THE REQUEST: Turn every line in the records below into a Markdown table with two columns, Number and Line, skipping any blank lines.

EXTRACTED INFORMATION:
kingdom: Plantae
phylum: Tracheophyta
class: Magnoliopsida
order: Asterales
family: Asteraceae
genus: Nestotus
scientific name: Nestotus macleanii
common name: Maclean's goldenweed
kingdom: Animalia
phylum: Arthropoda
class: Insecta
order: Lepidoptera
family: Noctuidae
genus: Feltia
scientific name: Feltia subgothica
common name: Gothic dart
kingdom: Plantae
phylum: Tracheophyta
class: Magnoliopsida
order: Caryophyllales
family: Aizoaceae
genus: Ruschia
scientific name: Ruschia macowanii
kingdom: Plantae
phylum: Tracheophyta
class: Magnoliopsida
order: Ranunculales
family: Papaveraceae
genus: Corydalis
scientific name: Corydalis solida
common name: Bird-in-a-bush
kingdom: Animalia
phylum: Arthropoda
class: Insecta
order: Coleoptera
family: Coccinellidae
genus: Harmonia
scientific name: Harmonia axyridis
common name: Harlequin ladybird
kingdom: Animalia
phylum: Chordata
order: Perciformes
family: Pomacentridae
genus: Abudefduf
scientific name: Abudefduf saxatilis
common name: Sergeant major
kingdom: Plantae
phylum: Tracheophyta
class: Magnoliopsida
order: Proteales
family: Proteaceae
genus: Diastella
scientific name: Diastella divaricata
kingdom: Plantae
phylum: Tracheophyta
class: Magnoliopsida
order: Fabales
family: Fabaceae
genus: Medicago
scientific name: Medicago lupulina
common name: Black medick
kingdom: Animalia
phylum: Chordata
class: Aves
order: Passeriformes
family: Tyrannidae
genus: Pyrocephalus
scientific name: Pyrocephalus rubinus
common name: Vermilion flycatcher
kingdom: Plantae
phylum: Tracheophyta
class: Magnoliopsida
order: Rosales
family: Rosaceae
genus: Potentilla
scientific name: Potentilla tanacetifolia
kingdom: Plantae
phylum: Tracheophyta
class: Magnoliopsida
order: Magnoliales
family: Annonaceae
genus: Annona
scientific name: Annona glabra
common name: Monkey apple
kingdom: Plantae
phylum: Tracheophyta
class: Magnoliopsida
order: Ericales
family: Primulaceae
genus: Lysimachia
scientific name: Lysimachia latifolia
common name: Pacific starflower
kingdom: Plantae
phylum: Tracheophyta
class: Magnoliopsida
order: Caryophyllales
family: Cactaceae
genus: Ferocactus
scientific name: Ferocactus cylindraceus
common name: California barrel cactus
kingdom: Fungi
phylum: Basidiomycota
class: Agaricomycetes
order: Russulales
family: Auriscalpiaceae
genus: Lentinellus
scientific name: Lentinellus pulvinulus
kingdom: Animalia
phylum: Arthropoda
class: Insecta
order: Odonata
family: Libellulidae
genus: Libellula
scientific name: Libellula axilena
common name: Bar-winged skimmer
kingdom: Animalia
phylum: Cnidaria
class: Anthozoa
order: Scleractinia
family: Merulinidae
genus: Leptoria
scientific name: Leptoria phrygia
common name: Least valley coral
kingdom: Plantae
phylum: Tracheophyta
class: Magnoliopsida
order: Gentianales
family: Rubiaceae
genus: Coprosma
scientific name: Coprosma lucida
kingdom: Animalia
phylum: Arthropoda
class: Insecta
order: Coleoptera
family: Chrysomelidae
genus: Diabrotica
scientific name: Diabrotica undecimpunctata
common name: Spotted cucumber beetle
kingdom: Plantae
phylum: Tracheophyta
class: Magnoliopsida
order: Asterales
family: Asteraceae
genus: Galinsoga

THE OUTPUT:
| Number | Line |
|---|---|
| 1 | kingdom: Plantae |
| 2 | phylum: Tracheophyta |
| 3 | class: Magnoliopsida |
| 4 | order: Asterales |
| 5 | family: Asteraceae |
| 6 | genus: Nestotus |
| 7 | scientific name: Nestotus macleanii |
| 8 | common name: Maclean's goldenweed |
| 9 | kingdom: Animalia |
| 10 | phylum: Arthropoda |
| 11 | class: Insecta |
| 12 | order: Lepidoptera |
| 13 | family: Noctuidae |
| 14 | genus: Feltia |
| 15 | scientific name: Feltia subgothica |
| 16 | common name: Gothic dart |
| 17 | kingdom: Plantae |
| 18 | phylum: Tracheophyta |
| 19 | class: Magnoliopsida |
| 20 | order: Caryophyllales |
| 21 | family: Aizoaceae |
| 22 | genus: Ruschia |
| 23 | scientific name: Ruschia macowanii |
| 24 | kingdom: Plantae |
| 25 | phylum: Tracheophyta |
| 26 | class: Magnoliopsida |
| 27 | order: Ranunculales |
| 28 | family: Papaveraceae |
| 29 | genus: Corydalis |
| 30 | scientific name: Corydalis solida |
| 31 | common name: Bird-in-a-bush |
| 32 | kingdom: Animalia |
| 33 | phylum: Arthropoda |
| 34 | class: Insecta |
| 35 | order: Coleoptera |
| 36 | family: Coccinellidae |
| 37 | genus: Harmonia |
| 38 | scientific name: Harmonia axyridis |
| 39 | common name: Harlequin ladybird |
| 40 | kingdom: Animalia |
| 41 | phylum: Chordata |
| 42 | order: Perciformes |
| 43 | family: Pomacentridae |
| 44 | genus: Abudefduf |
| 45 | scientific name: Abudefduf saxatilis |
| 46 | common name: Sergeant major |
| 47 | kingdom: Plantae |
| 48 | phylum: Tracheophyta |
| 49 | class: Magnoliopsida |
| 50 | order: Proteales |
| 51 | family: Proteaceae |
| 52 | genus: Diastella |
| 53 | scientific name: Diastella divaricata |
| 54 | kingdom: Plantae |
| 55 | phylum: Tracheophyta |
| 56 | class: Magnoliopsida |
| 57 | order: Fabales |
| 58 | family: Fabaceae |
| 59 | genus: Medicago |
| 60 | scientific name: Medicago lupulina |
| 61 | common name: Black medick |
| 62 | kingdom: Animalia |
| 63 | phylum: Chordata |
| 64 | class: Aves |
| 65 | order: Passeriformes |
| 66 | family: Tyrannidae |
| 67 | genus: Pyrocephalus |
| 68 | scientific name: Pyrocephalus rubinus |
| 69 | common name: Vermilion flycatcher |
| 70 | kingdom: Plantae |
| 71 | phylum: Tracheophyta |
| 72 | class: Magnoliopsida |
| 73 | order: Rosales |
| 74 | family: Rosaceae |
| 75 | genus: Potentilla |
| 76 | scientific name: Potentilla tanacetifolia |
| 77 | kingdom: Plantae |
| 78 | phylum: Tracheophyta |
| 79 | class: Magnoliopsida |
| 80 | order: Magnoliales |
| 81 | family: Annonaceae |
| 82 | genus: Annona |
| 83 | scientific name: Annona glabra |
| 84 | common name: Monkey apple |
| 85 | kingdom: Plantae |
| 86 | phylum: Tracheophyta |
| 87 | class: Magnoliopsida |
| 88 | order: Ericales |
| 89 | family: Primulaceae |
| 90 | genus: Lysimachia |
| 91 | scientific name: Lysimachia latifolia |
| 92 | common name: Pacific starflower |
| 93 | kingdom: Plantae |
| 94 | phylum: Tracheophyta |
| 95 | class: Magnoliopsida |
| 96 | order: Caryophyllales |
| 97 | family: Cactaceae |
| 98 | genus: Ferocactus |
| 99 | scientific name: Ferocactus cylindraceus |
| 100 | common name: California barrel cactus |
| 101 | kingdom: Fungi |
| 102 | phylum: Basidiomycota |
| 103 | class: Agaricomycetes |
| 104 | order: Russulales |
| 105 | family: Auriscalpiaceae |
| 106 | genus: Lentinellus |
| 107 | scientific name: Lentinellus pulvinulus |
| 108 | kingdom: Animalia |
| 109 | phylum: Arthropoda |
| 110 | class: Insecta |
| 111 | order: Odonata |
| 112 | family: Libellulidae |
| 113 | genus: Libellula |
| 114 | scientific name: Libellula axilena |
| 115 | common name: Bar-winged skimmer |
| 116 | kingdom: Animalia |
| 117 | phylum: Cnidaria |
| 118 | class: Anthozoa |
| 119 | order: Scleractinia |
| 120 | family: Merulinidae |
| 121 | genus: Leptoria |
| 122 | scientific name: Leptoria phrygia |
| 123 | common name: Least valley coral |
| 124 | kingdom: Plantae |
| 125 | phylum: Tracheophyta |
| 126 | class: Magnoliopsida |
| 127 | order: Gentianales |
| 128 | family: Rubiaceae |
| 129 | genus: Coprosma |
| 130 | scientific name: Coprosma lucida |
| 131 | kingdom: Animalia |
| 132 | phylum: Arthropoda |
| 133 | class: Insecta |
| 134 | order: Coleoptera |
| 135 | family: Chrysomelidae |
| 136 | genus: Diabrotica |
| 137 | scientific name: Diabrotica undecimpunctata |
| 138 | common name: Spotted cucumber beetle |
| 139 | kingdom: Plantae |
| 140 | phylum: Tracheophyta |
| 141 | class: Magnoliopsida |
| 142 | order: Asterales |
| 143 | family: Asteraceae |
| 144 | genus: Galinsoga |